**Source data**

____

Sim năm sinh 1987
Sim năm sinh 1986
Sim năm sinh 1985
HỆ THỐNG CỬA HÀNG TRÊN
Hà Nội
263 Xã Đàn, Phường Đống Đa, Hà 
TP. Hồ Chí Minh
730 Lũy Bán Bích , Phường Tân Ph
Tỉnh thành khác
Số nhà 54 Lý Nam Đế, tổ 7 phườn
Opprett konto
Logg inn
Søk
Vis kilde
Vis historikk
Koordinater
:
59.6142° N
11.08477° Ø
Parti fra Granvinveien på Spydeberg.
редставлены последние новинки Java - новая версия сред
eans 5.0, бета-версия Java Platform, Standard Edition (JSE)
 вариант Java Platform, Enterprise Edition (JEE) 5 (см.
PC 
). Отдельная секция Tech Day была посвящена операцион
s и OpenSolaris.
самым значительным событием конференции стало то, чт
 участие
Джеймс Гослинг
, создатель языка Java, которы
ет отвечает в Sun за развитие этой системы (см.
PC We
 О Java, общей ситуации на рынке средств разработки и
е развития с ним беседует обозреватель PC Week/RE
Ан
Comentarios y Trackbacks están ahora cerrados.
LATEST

____

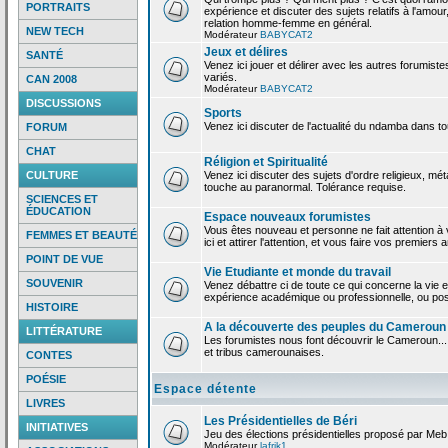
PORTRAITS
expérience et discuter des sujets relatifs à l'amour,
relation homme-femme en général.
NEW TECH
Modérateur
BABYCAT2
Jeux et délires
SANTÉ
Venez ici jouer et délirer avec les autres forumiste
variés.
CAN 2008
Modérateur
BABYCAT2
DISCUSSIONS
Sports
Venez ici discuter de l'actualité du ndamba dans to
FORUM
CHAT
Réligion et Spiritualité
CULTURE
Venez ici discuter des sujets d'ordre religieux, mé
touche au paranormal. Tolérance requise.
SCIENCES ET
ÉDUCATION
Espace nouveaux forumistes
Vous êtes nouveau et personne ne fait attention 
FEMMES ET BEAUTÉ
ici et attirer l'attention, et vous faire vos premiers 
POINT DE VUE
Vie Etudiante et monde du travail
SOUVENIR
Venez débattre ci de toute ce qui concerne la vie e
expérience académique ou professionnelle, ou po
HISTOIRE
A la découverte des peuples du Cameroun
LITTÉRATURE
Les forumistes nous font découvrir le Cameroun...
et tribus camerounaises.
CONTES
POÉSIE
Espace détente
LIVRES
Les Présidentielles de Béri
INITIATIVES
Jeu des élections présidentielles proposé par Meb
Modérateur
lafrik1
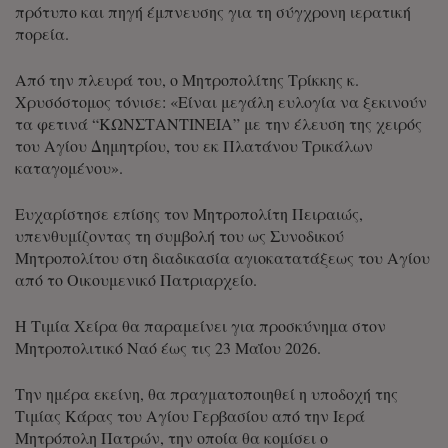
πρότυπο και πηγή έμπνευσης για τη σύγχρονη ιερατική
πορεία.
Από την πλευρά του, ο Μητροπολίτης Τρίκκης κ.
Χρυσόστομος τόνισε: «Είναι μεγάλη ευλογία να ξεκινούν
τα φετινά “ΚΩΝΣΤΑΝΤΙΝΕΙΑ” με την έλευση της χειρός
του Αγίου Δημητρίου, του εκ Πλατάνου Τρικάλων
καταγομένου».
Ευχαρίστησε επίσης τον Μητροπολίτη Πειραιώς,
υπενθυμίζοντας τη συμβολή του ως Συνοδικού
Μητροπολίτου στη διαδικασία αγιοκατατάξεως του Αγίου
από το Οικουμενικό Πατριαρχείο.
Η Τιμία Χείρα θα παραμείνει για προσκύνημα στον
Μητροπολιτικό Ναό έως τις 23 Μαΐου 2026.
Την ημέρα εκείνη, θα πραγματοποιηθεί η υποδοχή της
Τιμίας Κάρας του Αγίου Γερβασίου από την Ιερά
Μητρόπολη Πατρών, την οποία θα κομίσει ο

____

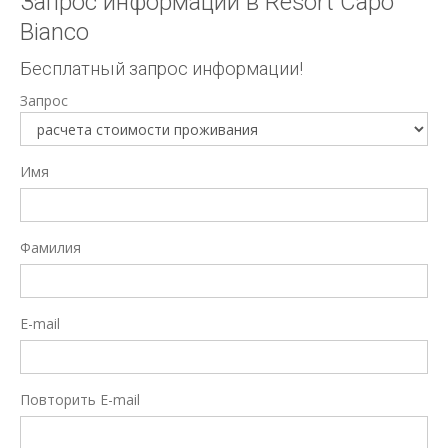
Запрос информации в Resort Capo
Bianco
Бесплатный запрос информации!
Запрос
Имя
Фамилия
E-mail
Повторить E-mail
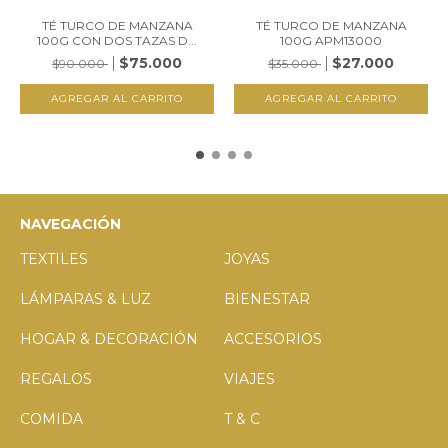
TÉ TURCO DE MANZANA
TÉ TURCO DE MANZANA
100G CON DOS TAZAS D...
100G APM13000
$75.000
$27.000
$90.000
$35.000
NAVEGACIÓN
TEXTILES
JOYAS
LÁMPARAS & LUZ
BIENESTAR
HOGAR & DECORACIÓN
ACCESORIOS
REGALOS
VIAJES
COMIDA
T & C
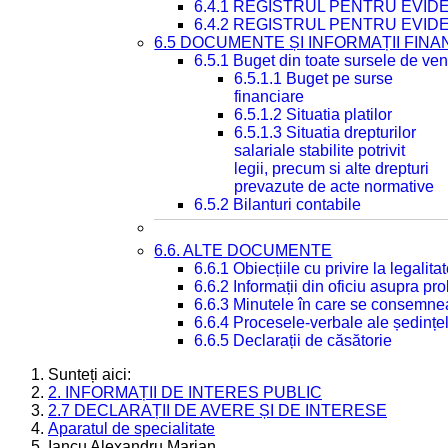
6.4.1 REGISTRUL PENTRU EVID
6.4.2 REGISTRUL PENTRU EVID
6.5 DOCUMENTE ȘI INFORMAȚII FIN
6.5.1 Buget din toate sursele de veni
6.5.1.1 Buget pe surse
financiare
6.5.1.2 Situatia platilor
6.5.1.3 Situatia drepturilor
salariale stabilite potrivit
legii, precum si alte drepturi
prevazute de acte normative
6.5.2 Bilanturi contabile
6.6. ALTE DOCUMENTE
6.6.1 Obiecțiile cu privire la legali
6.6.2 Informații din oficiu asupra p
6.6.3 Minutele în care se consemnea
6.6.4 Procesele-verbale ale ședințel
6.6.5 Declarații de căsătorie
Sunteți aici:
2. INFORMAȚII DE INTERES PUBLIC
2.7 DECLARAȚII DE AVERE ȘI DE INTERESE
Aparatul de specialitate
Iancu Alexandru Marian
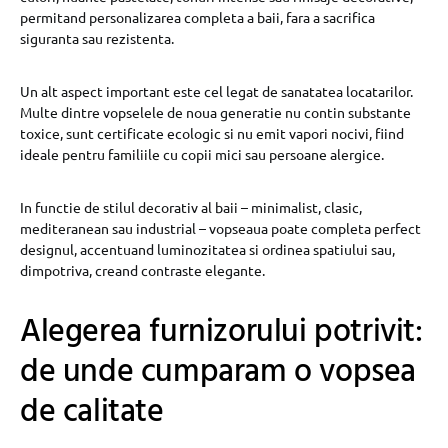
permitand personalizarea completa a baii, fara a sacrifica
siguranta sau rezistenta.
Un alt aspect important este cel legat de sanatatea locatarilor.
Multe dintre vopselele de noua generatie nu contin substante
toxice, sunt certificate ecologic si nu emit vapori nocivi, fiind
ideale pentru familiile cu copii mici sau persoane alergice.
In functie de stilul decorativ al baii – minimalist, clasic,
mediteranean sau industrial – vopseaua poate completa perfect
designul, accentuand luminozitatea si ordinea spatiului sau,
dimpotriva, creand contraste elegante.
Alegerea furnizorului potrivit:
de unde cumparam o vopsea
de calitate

____

**TASK OBJECTIVE**
Look above for the line holding "ευλογία να ξεκινούν". Print it and every line after it, exactly, through the line holding "Μητρόπολη Πατρών, την οποία θα κομίσει ο".

**TASK RESULT**
Χρυσόστομος τόνισε: «Είναι μεγάλη ευλογία να ξεκινούν
τα φετινά “ΚΩΝΣΤΑΝΤΙΝΕΙΑ” με την έλευση της χειρός
του Αγίου Δημητρίου, του εκ Πλατάνου Τρικάλων
καταγομένου».
Ευχαρίστησε επίσης τον Μητροπολίτη Πειραιώς,
υπενθυμίζοντας τη συμβολή του ως Συνοδικού
Μητροπολίτου στη διαδικασία αγιοκατατάξεως του Αγίου
από το Οικουμενικό Πατριαρχείο.
Η Τιμία Χείρα θα παραμείνει για προσκύνημα στον
Μητροπολιτικό Ναό έως τις 23 Μαΐου 2026.
Την ημέρα εκείνη, θα πραγματοποιηθεί η υποδοχή της
Τιμίας Κάρας του Αγίου Γερβασίου από την Ιερά
Μητρόπολη Πατρών, την οποία θα κομίσει ο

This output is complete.